All’epoca, ad applaudire il fondatore, c’erano molti fra gli oltre cinquanta deputati e senatori riuniti in una saletta dell’Hotel Bernini di Roma, a spellarsi le mani per il ministro degli Esteri che apre un nuovo capitolo politico, “insieme per il futuro”, come la chiusa del suo discorso alla stampa in cui ha rinnegato una delle regole auree dei grillini: “Da oggi inizia un nuovo percorso.

Per fare progredire l’Italia da Nord a Sud verso le sfide globali abbiamo bisogno di aggregare i migliori talenti e le migliori capacità, perché’ uno non vale l’altro”. Mentre in platea qualcuno non trattiene un sussulto, Di Maio aggiunge: “Le esperienze, le capacità personali, devono rappresentare un valore aggiunto per le forze politiche”. D’altronde, è la sua tesi, uno dei fallimenti del M5s guidato da Giuseppe Conte è stato quello di non imparare dagli errori del passato (“molti li abbiamo fatti insieme”), di non saper fare il salto di maturità.

La sua “operazione verità” parte dalla “ambiguità in politica estera”, da quel “bivio” in cui lui e i suoi hanno deciso di stare “dalla parte giusta della storia”. Perché, aggiunge, “picconare la stabilità del governo solo per ragioni legate alla crisi di consenso è da irresponsabili”. E non è casuale l’unica citazione del ministro, dedicata allo scomparso presidente del Parlamento europeo David Sassoli.

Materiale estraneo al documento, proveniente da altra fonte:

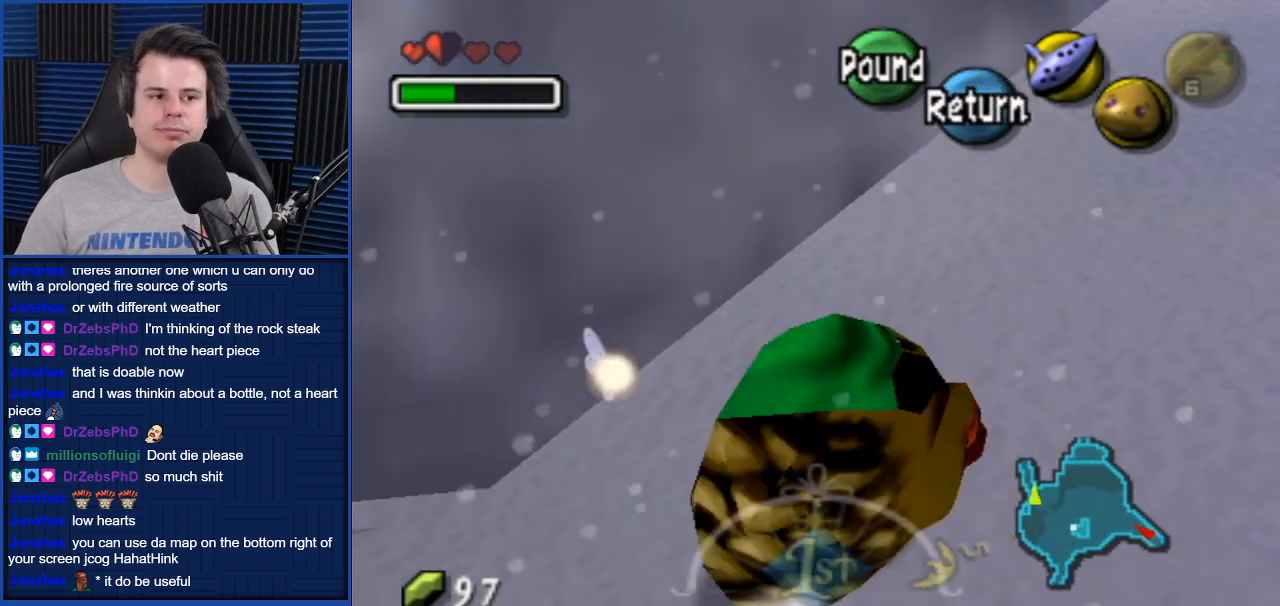
{"buttons": ["A"], "left_stick": "up-right", "right_stick": "center", "events": []}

Lo scontro sulla politica estera, però, è solo la partenza. In poco meno di venti minuti di discorso – senza possibilità di domande per la stampa – Di Maio passa in rassegna tutti i temi che in questi mesi hanno creato un subbuglio crescente nel Movimento, fino alla scissione. Quella che nasce “non sarà una forza politica personale, non ci sarà spazio per l’odio, populismo, sovranismo ed estremismi”, chiarisce facendo anche riferimento alle posizioni no vax. E ancora: “È finita l’epoca dell’ipocrisia, chi sta provando a proporre soluzioni semplici a problemi complessi si sta staccando dalla vita reale”.

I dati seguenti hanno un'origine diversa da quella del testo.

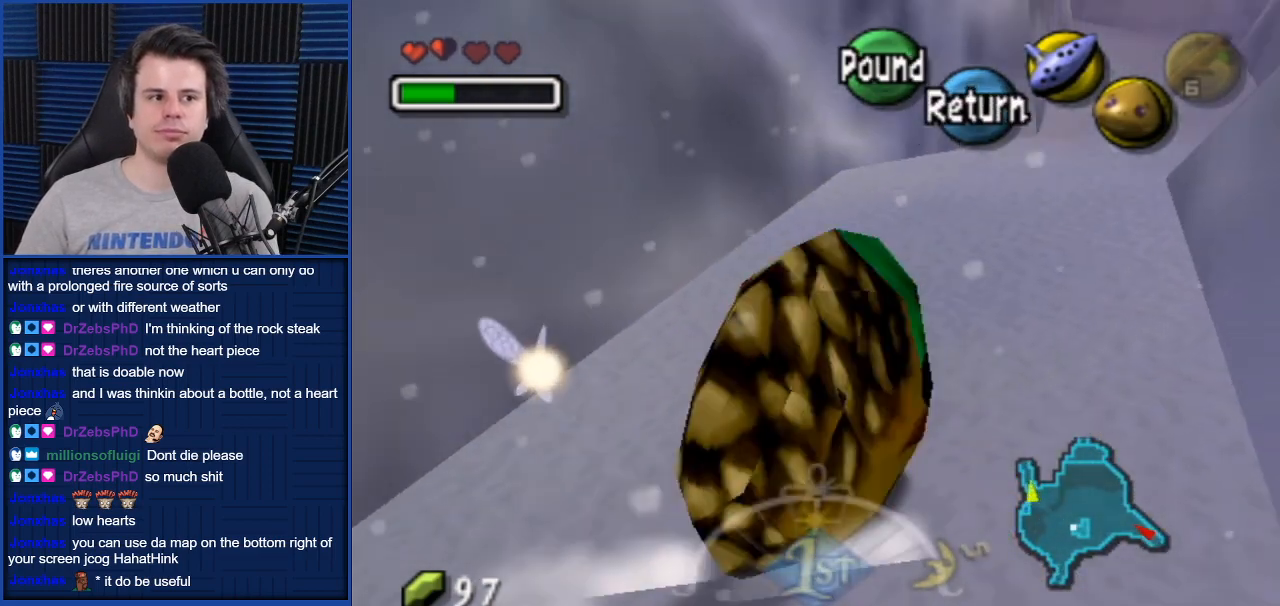
{"buttons": ["A"], "left_stick": "up-right", "right_stick": "center", "events": [[200, "left_stick", "up"], [467, "left_stick", "up-right"]]}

Definendosi ‘draghiano’ e pronto a sostenere il governo, ora il leader ha una ‘squadra’ che conta 51 deputati e 11 senatori, da cui sotto i lampadari di cristallo riceve più di una standing ovation. C’è la convinzione diffusa che i numeri in Parlamento aumenteranno dopo i ballottaggi, e proprio i sindaci saranno “i primi interlocutori” del progetto, “un’onda con al centro le esigenze territoriali”, per usare le parole del ministro. Il piano è scattato nella mattina in cui il governo doveva fronteggiare la sfida del M5s sulla risoluzione sull’Ucraina. E si è conclusa con risultati al di là delle attese.

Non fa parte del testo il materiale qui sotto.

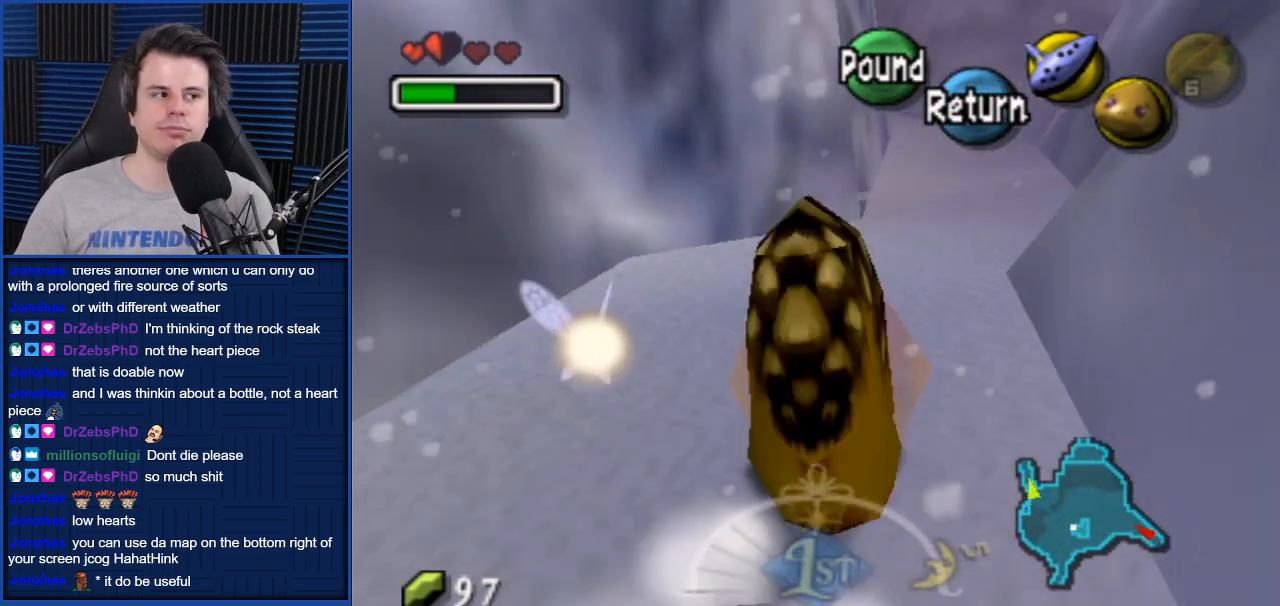
{"buttons": ["A"], "left_stick": "up", "right_stick": "center", "events": [[167, "left_stick", "up"]]}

“Quella di oggi è una scelta sofferta – assicura Di Maio – che mai avrei immaginato di dover fare. Oggi io e tanti lasciamo il M5s che da domani non sarà più la prima forza politica del Paese”. I prossimi mesi diranno quanto vale la nuova creatura politica del ministro degli Esteri.